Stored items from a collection
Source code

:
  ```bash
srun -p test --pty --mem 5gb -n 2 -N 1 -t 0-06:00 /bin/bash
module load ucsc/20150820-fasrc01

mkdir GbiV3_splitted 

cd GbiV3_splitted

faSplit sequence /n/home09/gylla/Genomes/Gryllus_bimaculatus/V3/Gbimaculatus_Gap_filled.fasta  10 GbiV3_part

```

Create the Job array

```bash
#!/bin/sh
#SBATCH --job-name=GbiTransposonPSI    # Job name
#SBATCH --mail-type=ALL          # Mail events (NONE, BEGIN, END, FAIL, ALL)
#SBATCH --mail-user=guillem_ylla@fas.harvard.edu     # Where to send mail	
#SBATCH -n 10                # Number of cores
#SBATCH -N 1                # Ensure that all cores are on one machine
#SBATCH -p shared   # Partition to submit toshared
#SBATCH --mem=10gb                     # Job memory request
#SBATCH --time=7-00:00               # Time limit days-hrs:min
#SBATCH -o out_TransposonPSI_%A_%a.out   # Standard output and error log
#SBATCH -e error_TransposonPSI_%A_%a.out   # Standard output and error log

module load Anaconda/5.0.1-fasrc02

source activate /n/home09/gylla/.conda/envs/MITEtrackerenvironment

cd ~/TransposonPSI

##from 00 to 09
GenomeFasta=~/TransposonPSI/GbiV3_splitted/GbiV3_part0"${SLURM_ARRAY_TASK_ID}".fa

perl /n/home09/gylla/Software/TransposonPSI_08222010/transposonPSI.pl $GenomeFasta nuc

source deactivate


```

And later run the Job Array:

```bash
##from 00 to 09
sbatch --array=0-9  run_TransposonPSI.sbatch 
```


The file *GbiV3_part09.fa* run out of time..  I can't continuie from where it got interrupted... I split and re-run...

(Work task) Line count for the word "gylla": give the number of lines in the entries above that contain it, and nothing more.

(Solution for this problem) 3